The Yellow Ribbon Singapore, formerly the Singapore Corporation of Rehabilitative Enterprises (SCORE), is a statutory board under the Ministry of Home Affairs established on 1 April 1976.

It is part of the Singapore correctional system and is a strategic partner of the Singapore Prison Service. It is in charge of enhancing the employability of offenders and preparing them for their reintegration into the national workforce. Their services include training, work, employment assistance for offenders and community engagement.

History 
Yellow Ribbon's origins date back to 7 November 1975, when it was established under the provisions of the SCORE Act, as a statutory board to bring about the rehabilitation of offenders.

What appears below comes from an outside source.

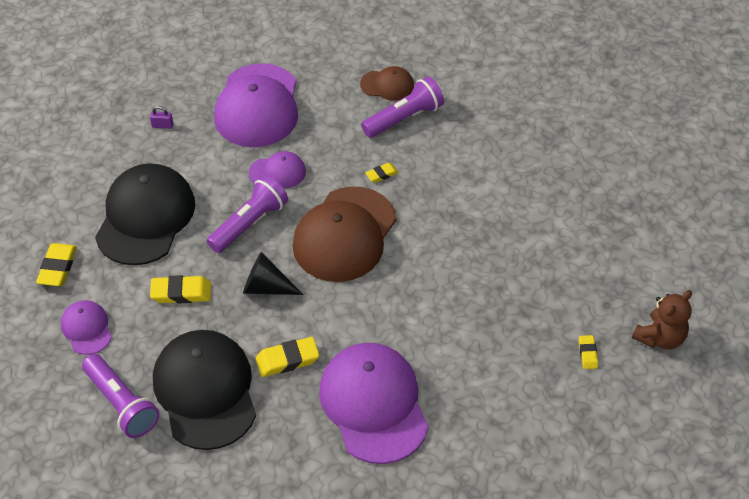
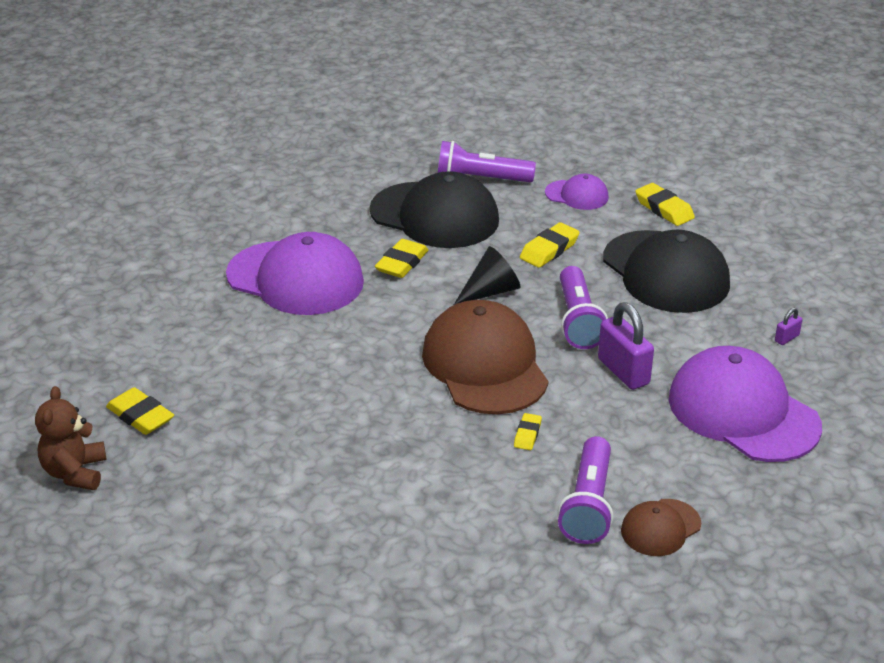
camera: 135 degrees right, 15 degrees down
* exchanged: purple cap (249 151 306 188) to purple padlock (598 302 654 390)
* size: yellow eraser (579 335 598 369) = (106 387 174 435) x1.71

It took over the functions of the prison industries, which were then operating traditional services like book-binding, woodwork, cane work, tailoring and footwear manufacturing.

Activities 

Yellow Ribbon claim to provide on-the-job training to offenders in market-relevant commercial services such as laundry and linen leasing, central kitchen, bakery, food catering, subcontracting, industrial space leasing and digital media. Revenue generated from these services goes back to funding rehabilitation programmes for offenders such as training and employment assistance. It offers nationally accredited training to offenders. Apart from purely vocational training, SCORE has now included employability skills, such as IT and job readiness preparation training. It also makes use of an online job portal to facilitate the job matching of offenders with potential employers in its job bank.

Yellow Ribbon is part of the Community Action for the Rehabilitation of Ex-offenders (CARE) network, which spearheaded the Yellow Ribbon Project in 2004 to raise awareness on the reintegration needs of ex-offenders and their families.